READING TEXT below:

AGOCG logo
Graphics Multimedia VR Visualization Contents
Training Reports Workshops Briefings Index
Also available in Acrobat format Back Next


What is Multimedia?
Pedagogy and technology
Future Work


Case Studies

Multimedia in the Teaching Space

APPENDIX-1 Video Coding Algorithm

5. Inter-Picture Coding

Much of the information in a picture within a video sequence is similar to information in a previous or subsequent picture. The MPEG standard takes advantage of this temporal redundancy by representing some pictures in terms of their differences from other (reference) pictures, or what is known as inter-picture coding. This section describes the types of coded pictures and explains the techniques used in this process.
Picture Types
The MPEG standard specifically defines three types of pictures: intra, predicted, and bi-directional.
Intra Pictures
Intra pictures, or I-pictures, are coded using only information present in the picture itself. I-pictures provide potential random access points into the compressed video data. I-pictures use only transform coding (as explained in the Intra-picture (Transform) Coding section) and provide moderate compression. I-pictures typically use about two bits per coded pixel.
Predicted Pictures
Predicted pictures, or P-pictures, are coded with respect to the nearest previous I- or P-picture. This technique is called forward prediction. Like I-pictures, P-pictures serve as a prediction reference for B-pictures and future P-pictures. However, P-pictures use motion compensation (see the Motion Compensation section) to provide more compression than is possible with I-pictures. Unlike I-pictures, P-pictures can propagate coding errors because P-pictures are predicted from previous reference (I- or P-) pictures.
Bi-directional Pictures
Bi-directional pictures, or B-pictures, are pictures that use both a past and future picture as a reference. This technique is called bi-directional prediction. B-pictures provide the most compression and do not propagate errors because they are never used as a reference. Bi-directional prediction also decreases the effect of noise by averaging two pictures.

6. Video Stream Composition

The MPEG algorithm allows the encoder to choose the frequency and location of I-pictures. This choice is based on the application's need for random accessibility and the location of scene cuts in the video sequence. In applications where random access is important, I-pictures are typically used two times a second.
The encoder also chooses the number of B-pictures between any pair of reference (I- or P-) pictures. This choice is based on factors such as the amount of memory in the encoder and the characteristics of the material being coded. For example, a large class of scenes have two bi-directional pictures separating successive reference pictures.
The MPEG encoder reorders pictures in the video stream to present the pictures to the decoder in the most efficient sequence. In particular, the reference pictures needed to reconstruct B-pictures are sent before the associated B-pictures.

7. Motion Compensation

Motion compensation is a technique for enhancing the compression of P- and B-pictures by eliminating temporal redundancy. Motion compensation typically improves compression by about a factor of three compared to intra-picture coding. Motion compensation algorithms work at the macroblock level.
When a macroblock is compressed by motion compensation, the compressed file contains this information:

  • The spatial vector between the reference macroblock(s) and the macroblock being coded (motion vectors)
  • The content differences between the reference macroblock(s) and the macroblock being coded (error terms)

End of READING TEXT.
INFORMATION SHOWN below:

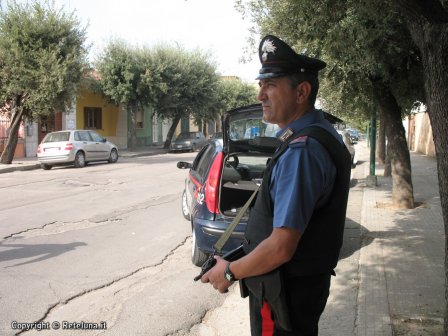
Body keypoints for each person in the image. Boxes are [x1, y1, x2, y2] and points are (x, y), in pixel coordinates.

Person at [201, 34, 351, 336]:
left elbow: (281, 247)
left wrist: (229, 272)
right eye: (260, 85)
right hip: (292, 291)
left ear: (301, 92)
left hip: (282, 296)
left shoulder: (303, 150)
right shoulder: (313, 134)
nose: (260, 95)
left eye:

End of INFORMATION SHOWN.

Continue the MPEG video coding text from the point where it stops.

§ RESULT
Not all information in a picture can be predicted from a previous picture. Consider a scene in which a door opens: The visual details of the room behind the door cannot be predicted from a previous frame in which the door was closed. When a case such as this arises--i.e., a macroblock in a P-picture cannot be efficiently represented by motion compensation--it is coded in the same way as a macroblock in an I-picture using transform coding techniques (see Intra-picture (Transform) Coding Section).
The difference between B- and P-picture motion compensation is that macroblocks in a P-picture use the previous reference (I- or P-picture) only, while macroblocks in a B-picture are coded using any combination of a previous or future reference picture.
Four codings are therefore possible for each macroblock in a B-picture:

  • Intra coding: no motion compensation
  • Forward prediction: the previous reference picture is used as a reference
  • Backward prediction: the next picture is used as a reference
  • Bi-directional prediction: two reference pictures are used, the previous reference picture and the next reference picture.

Backward prediction can be used to predict uncovered areas that do not appear in previous pictures.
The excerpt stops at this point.